It seems like a long time ago now. I got a call from my good friend and mentor John Gardiner telling me he was going to start an online newspaper. He said something about it being called the Chatham Kent Gazette. That quickly morphed into something called CKtimes.ca and the rest as they say is history.
It was an interesting time. My 1st reaction was one shaking my head. What was an online newspaper? Of course I had quite an idea since I was early into the Internet and I could see how the ability to access information online was going to change the game. However, like many other people I couldn’t quite figure it out. It had only been what seemed a couple of years since I first showed John what we could do on a computer. Building an online newspaper seemed so science fiction at the time.

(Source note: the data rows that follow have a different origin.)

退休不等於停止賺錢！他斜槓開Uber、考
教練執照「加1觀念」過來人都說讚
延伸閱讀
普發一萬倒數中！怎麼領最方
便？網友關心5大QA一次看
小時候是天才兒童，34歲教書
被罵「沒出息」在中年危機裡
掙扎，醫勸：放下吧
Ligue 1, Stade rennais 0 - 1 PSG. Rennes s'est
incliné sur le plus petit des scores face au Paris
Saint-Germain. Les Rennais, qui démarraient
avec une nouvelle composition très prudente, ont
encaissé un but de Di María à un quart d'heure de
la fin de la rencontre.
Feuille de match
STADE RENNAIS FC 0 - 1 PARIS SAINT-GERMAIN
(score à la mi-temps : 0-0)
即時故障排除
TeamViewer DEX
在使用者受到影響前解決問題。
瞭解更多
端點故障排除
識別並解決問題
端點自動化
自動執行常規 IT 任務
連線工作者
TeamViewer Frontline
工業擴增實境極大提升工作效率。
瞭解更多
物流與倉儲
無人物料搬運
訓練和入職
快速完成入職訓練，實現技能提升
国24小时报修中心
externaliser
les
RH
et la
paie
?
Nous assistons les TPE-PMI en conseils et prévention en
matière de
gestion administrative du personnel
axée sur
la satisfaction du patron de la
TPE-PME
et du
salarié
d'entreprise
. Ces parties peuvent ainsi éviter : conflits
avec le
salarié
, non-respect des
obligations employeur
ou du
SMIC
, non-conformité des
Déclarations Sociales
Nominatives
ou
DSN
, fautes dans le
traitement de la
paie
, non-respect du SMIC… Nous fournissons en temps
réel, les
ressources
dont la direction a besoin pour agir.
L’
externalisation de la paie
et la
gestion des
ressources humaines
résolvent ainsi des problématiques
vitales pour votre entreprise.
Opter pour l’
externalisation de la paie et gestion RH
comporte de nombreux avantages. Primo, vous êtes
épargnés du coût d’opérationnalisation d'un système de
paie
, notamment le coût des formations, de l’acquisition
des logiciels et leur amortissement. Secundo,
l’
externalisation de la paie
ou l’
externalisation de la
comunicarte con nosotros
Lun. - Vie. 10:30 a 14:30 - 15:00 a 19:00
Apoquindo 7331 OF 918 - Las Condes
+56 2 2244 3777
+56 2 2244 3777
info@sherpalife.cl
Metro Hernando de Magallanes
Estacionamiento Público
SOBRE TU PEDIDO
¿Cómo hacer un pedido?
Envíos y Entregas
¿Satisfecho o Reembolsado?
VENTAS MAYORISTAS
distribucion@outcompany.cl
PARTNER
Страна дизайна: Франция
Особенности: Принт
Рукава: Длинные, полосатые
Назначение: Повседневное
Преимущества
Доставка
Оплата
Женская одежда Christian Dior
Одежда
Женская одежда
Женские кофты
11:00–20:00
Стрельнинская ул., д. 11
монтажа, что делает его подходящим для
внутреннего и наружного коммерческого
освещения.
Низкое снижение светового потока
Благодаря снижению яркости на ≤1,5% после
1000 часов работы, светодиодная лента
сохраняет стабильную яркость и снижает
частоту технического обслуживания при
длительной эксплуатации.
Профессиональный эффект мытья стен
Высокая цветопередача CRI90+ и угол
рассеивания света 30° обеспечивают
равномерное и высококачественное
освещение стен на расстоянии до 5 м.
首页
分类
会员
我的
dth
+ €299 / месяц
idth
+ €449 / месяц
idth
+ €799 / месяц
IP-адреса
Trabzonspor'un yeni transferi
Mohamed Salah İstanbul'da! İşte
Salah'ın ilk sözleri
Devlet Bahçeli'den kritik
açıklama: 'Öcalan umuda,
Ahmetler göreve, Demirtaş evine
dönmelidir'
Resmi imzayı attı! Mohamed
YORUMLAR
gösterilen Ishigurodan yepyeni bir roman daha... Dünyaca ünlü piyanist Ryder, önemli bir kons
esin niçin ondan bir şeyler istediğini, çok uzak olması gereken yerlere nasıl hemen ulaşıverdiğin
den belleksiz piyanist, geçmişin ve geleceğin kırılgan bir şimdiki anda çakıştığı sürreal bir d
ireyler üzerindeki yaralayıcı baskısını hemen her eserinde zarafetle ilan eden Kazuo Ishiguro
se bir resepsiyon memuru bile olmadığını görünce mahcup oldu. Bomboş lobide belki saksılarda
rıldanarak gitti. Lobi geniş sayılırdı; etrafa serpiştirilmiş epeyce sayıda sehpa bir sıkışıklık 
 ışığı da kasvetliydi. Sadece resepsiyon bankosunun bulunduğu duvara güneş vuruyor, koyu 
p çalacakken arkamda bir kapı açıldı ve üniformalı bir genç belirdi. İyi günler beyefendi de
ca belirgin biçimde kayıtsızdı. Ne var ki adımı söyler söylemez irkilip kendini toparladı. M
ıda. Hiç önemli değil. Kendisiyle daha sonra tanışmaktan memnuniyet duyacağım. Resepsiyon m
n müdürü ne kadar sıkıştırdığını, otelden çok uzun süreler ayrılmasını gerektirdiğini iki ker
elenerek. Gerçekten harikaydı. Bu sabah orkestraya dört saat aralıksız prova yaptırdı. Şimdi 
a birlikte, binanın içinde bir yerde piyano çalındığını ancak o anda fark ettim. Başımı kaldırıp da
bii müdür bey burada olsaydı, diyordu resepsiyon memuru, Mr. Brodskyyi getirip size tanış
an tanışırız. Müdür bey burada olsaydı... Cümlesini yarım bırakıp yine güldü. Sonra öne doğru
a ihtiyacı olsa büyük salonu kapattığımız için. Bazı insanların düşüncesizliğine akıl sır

You have to understand how revolutionary John’s idea was at the time. I remember paying bills on the Internet for the 1st time. I was told by my bank at one point that I needed to get confirmation that my taxes had been paid. The only problem was I paid my taxes over the Internet, something almost unheard of at the time. When I went to the local municipal office to get confirmation that I paid my taxes, they told me they couldn’t help me because they really did know what the Internet was. Long story short, I somehow got the bank satisfied with my explanation and somebody got confirmation that everything was paid. Needless to say, when the Internet was born there were many people who didn’t know Al Gore. My friend John Gardiner was at the forefront of revolution.
Harnessing that revolution was always the great challenge. We all knew that we were at the reins of a wild bucking bronco but finding a way to turn that into cold hard cash was always a difficult reality. Even today in 2011 many online ventures lose money but for whatever reason are wildly successful. Twitter is one of those. In fact a Saudi billionaire invested $300 million into Twitter yesterday. I guess when you have money to burn; you can do those types of things.
John and I have been friends since 1978. So that is a long time and you could even make an argument I’ve been friends with John almost longer than anybody else on earth. We have a long history, forged by mutual respect and a synergy that is very powerful. I’ve often told John to not worry about me because we are joined at the hip and we understand each other even when we don’t talk. So over the past 9 years all of my work showed up on John’s desk even when I was on the other side of the earth. I’m sure John didn’t bat an eye.
On December 12th John announced to Cktimes.ca columnists that he could no longer operate CKtimes as a business and would be shutting down the paper by Christmas. He then surprised me by saying that he would keep it going starting January 10, 2012 if there was enough interest. He also advised us that he would completely understand if we could not go on with what he called the “regular grind of writing.”
That is where I find myself. Over the last 9 years I have given everything I had to Cktimes.ca. That involved the writing of this column, East-West and their respective podcasts. A few years ago I also brought my agricultural commentary to cktimes.ca every week. It meant creating pictures for each column, sometimes editing and creating 3 podcasts each week in addition to a very heavy workload on my ever-expanding farm and in addition to my expanding writing and speaking career outside of it. In that time I never missed a deadline other than for East-West, where I had to rely on the communication vagaries in Bangladesh. Sometimes, it was a very exhausting time for me and I know with John ceasing to run Cktimes.ca as a business, I cannot continue. It’s been a heck of a ride, but now it’s over.
I can remember writing my column and editing podcasts in several locations around the world. That’s what John Gardiner meant to me. Without John’s support throughout my life, my world would be different. There would be no Rick Fines, no Blues Bands, no Star Trek, no Hanover, no Hippie Reunions, No Glass Onions and certainly no Agridome. This is not the end, only a new beginning. John and I, still after all this time, joined at the hip. Sam would be so proud.